Increasingly, their efforts help Ukraine bring the war into Russian-controlled areas. Last week, they had a successful attack on an airbase in Crimea, destroying 8 fighter jets. This is live updates.

Analysis: The legal status of partisan forces remains murky. The partisans say they are civilians, defined by Ukrainian law as “community volunteers.” But under international law, a civilian becomes a warrior when they engage in wars.

Fight: Ukrainian officials warn about Russian long-range missile systems accumulate in the north, in Belarus. One official said the weapons were only 15 miles from their shared border.

Your questions: Do you have questions about war? We want to try to answer them.

The University of Michigan Library announced that a precious manuscript in its collection, once believed to have been written by Galileo, really fake.

The strange letterforms and word choices raised the alarm bells of biographers.
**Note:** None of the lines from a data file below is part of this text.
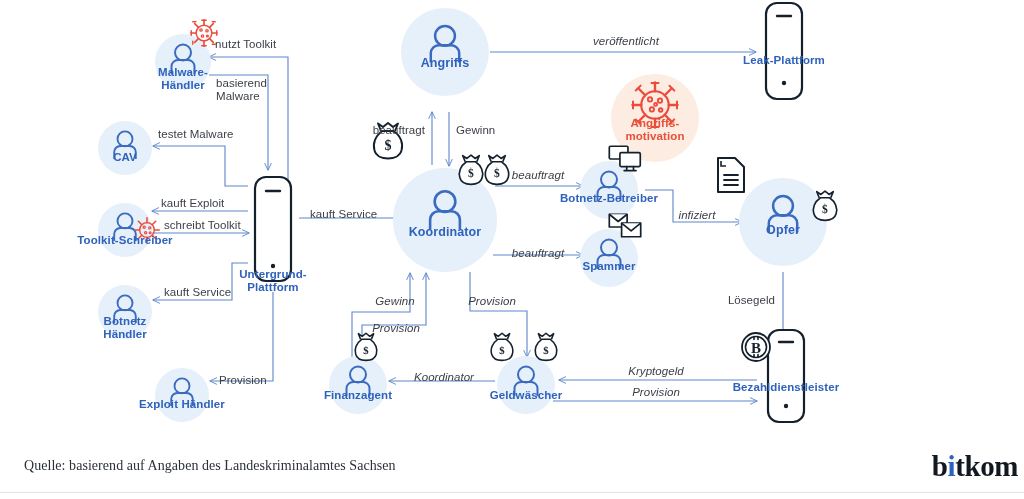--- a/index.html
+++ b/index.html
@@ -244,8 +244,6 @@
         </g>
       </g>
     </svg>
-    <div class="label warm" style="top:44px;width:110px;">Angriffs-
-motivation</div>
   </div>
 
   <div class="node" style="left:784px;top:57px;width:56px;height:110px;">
A closer look at its origins confirmed his worst suspicions.

Tejal Rao, our California restaurant reviewer, dives in the political complexity surrounding Taiwanese cuisine in the American community.

Taiwanese food is often substituted under the general description of “Chinese”. For the Chinese government, which seeks unification, consolidation is convenient, and even strategic.

But the cuisine has also been shaped by the island’s indigenous tribes, long-standing Fujianese and Hakka groups, and by Japanese colonial rule. The idea of ​​​​distinguishing Taiwanese cuisine began to really exist on the island in the 1980s, when the country transitioned from a military dictatorship to a democracy.

Some Taiwanese chefs, like Tony Tung, are using their food to start a conversation. At her new restaurant in California, Tung treats every question, no matter how confusing, as an opening to explain the island’s unique history and culture. As tensions rise over the self-governing island, Tejal writes, “cooking Taiwanese food could be a way to shed light on the nuances obscured by that news.”